Durante il colloquio, Re Carlo avrebbe sottolineato l’impatto economico delle tariffe sulle distillerie scozzesi e sulle comunità che dipendono da questo settore, evidenziando come la rimozione dei dazi potrebbe rafforzare non solo i rapporti commerciali, ma anche la cooperazione culturale e istituzionale tra i due Paesi. Fonti vicine alla Casa Bianca riferiscono che Trump avrebbe mostrato apertura, riconoscendo che l’alleggerimento delle tariffe potrebbe favorire i consumatori americani e contribuire a ridurre le tensioni con un alleato storico.

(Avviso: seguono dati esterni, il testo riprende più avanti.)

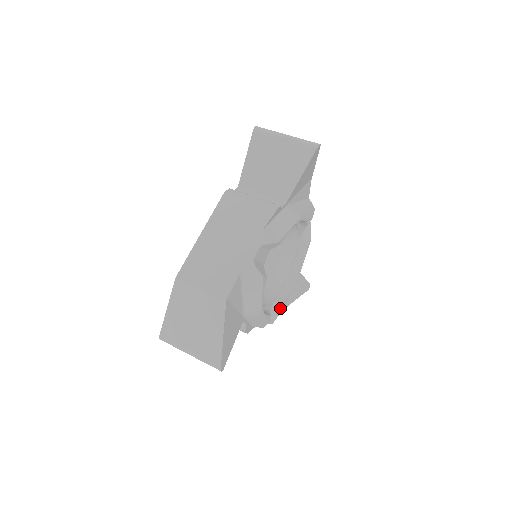
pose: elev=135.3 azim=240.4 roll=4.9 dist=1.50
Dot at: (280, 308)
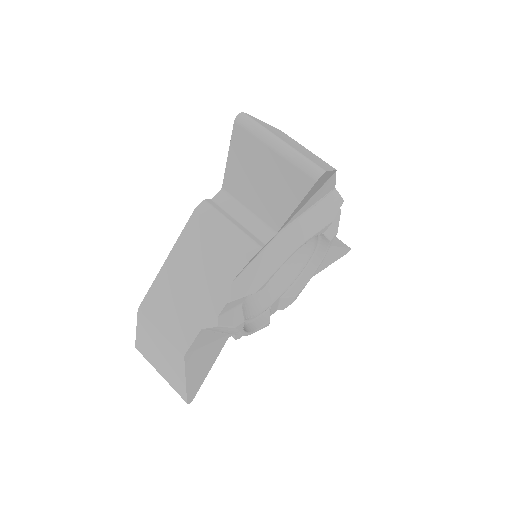
Dot at: (291, 300)
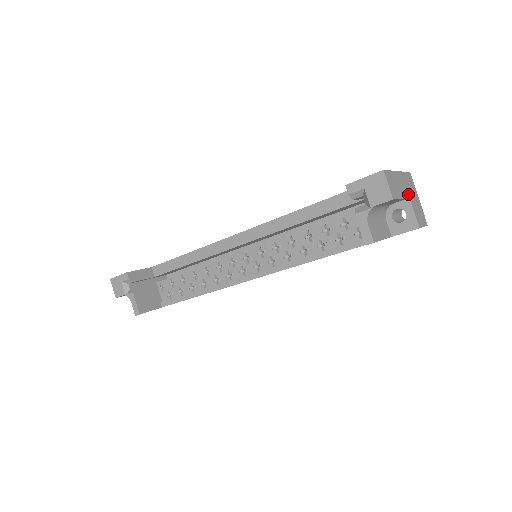
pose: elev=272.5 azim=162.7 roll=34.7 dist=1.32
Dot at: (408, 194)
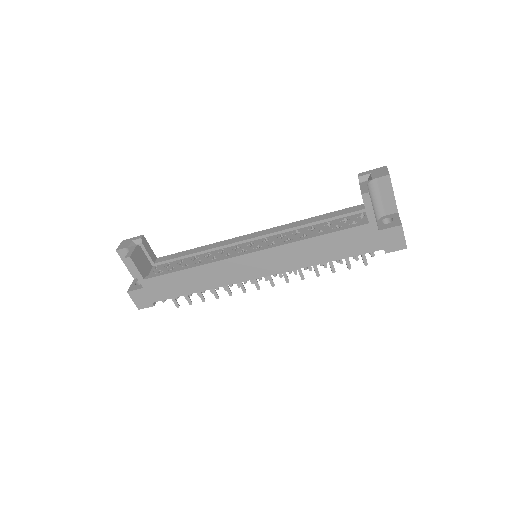
Dot at: occluded
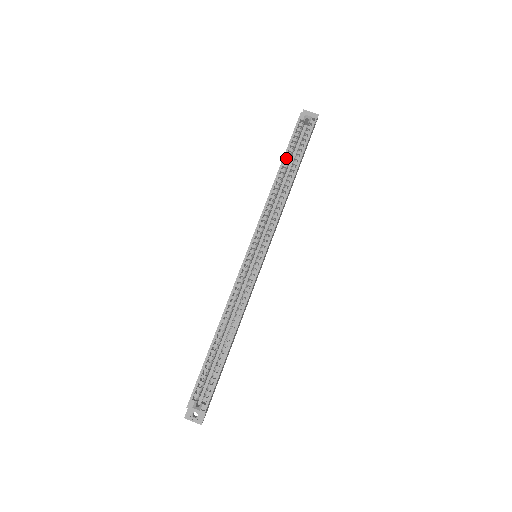
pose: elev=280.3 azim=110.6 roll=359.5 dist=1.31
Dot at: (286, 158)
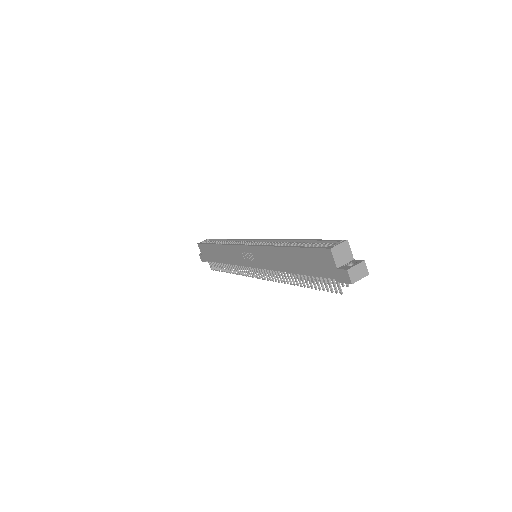
Dot at: (213, 249)
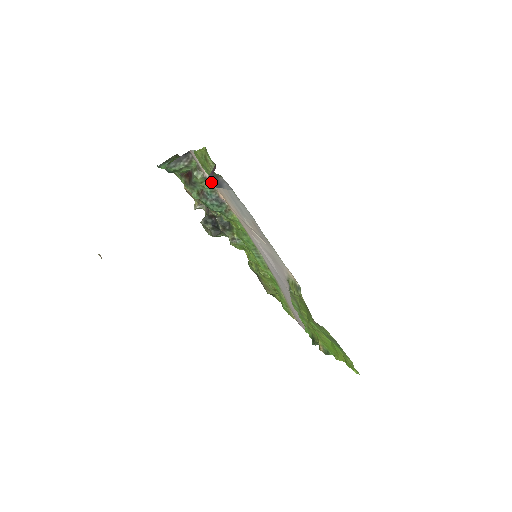
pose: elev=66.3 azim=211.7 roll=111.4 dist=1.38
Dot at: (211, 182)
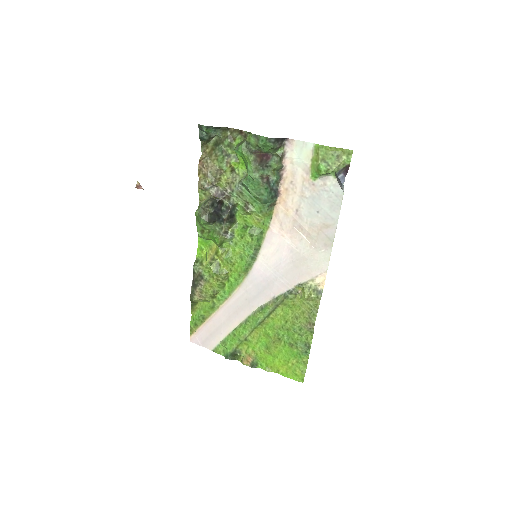
Dot at: (283, 174)
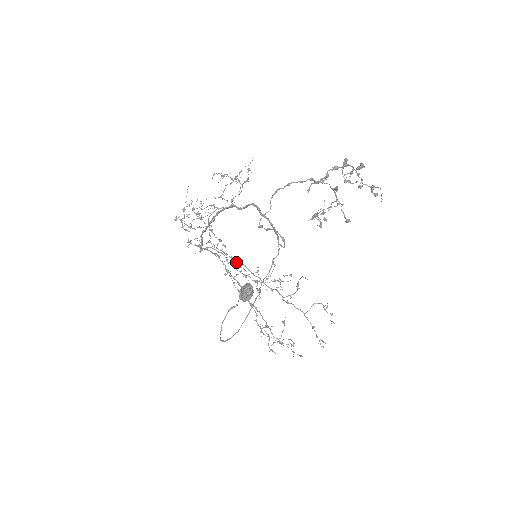
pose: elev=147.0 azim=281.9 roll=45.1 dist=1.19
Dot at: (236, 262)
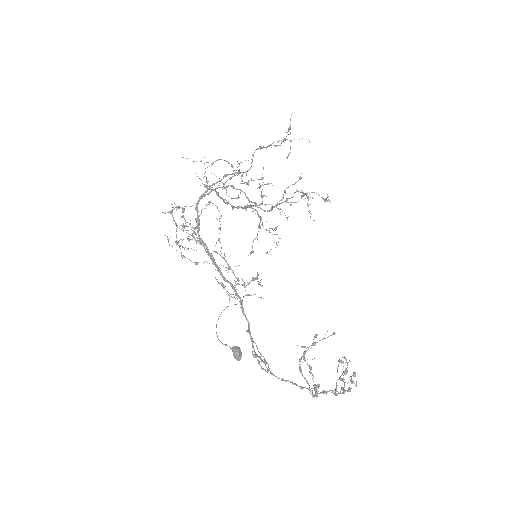
Dot at: (238, 174)
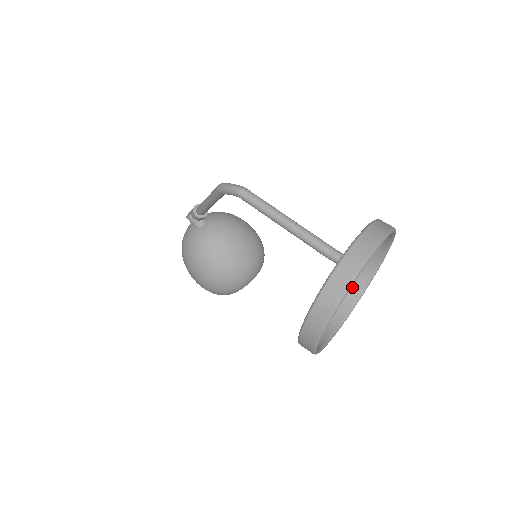
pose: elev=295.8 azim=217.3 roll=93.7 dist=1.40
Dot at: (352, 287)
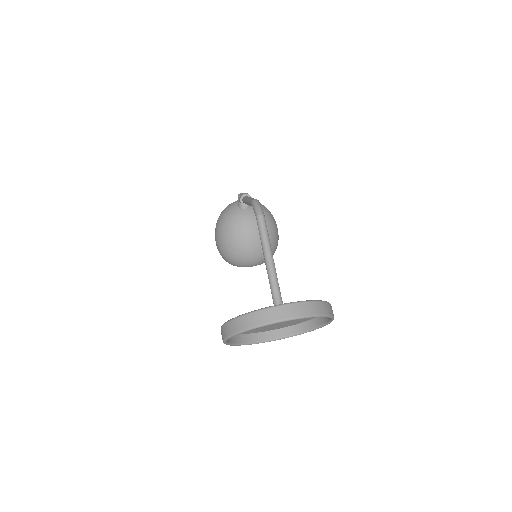
Dot at: (293, 325)
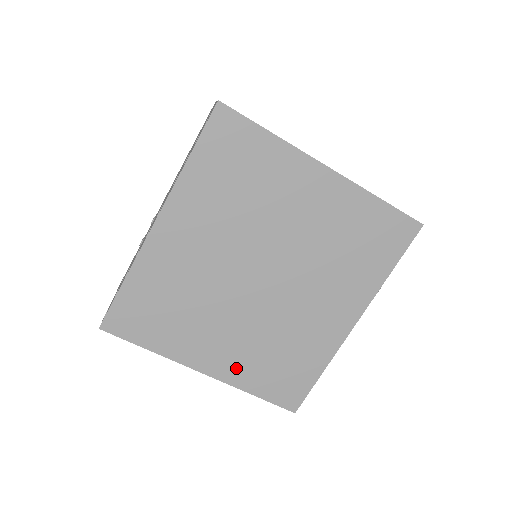
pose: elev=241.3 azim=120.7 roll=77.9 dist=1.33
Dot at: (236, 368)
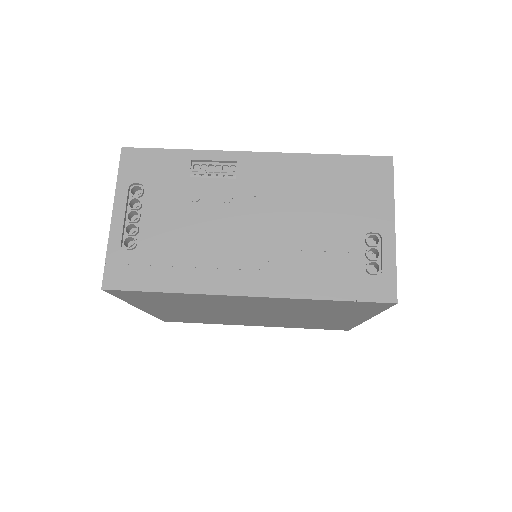
Dot at: (165, 313)
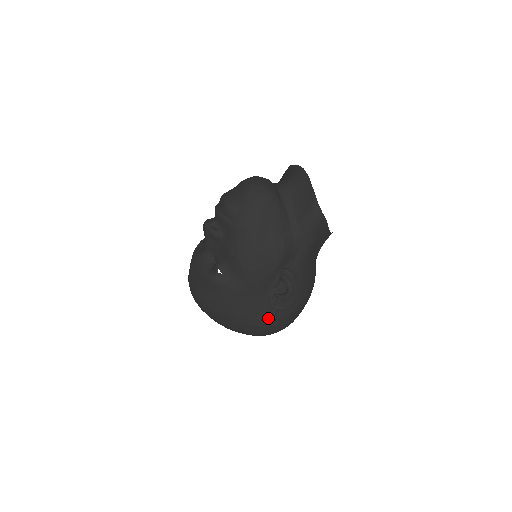
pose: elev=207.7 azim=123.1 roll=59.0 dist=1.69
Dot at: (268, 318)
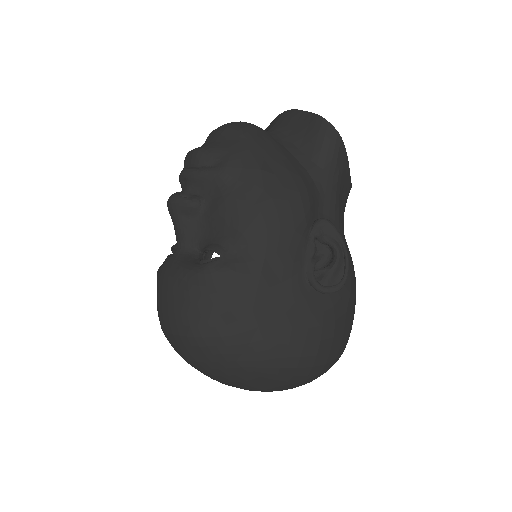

Le associazioni di categoria nel Regno Unito hanno accolto con favore le indiscrezioni, ricordando che le esportazioni verso gli Stati Uniti hanno subito un calo significativo negli ultimi anni. Anche diversi analisti statunitensi ritengono che la mossa potrebbe inserirsi in una strategia più ampia di revisione delle politiche commerciali, in un momento in cui Washington punta a consolidare le proprie relazioni con i partner occidentali. Nonostante l’ottimismo, restano da definire tempi e modalità dell’eventuale annuncio ufficiale. Per ora, la visita di Re Carlo sembra aver riaperto uno spazio di dialogo che potrebbe tradursi in un gesto concreto nelle prossime settimane, segnando un nuovo capitolo nei rapporti economici tra Stati Uniti e Regno Unito.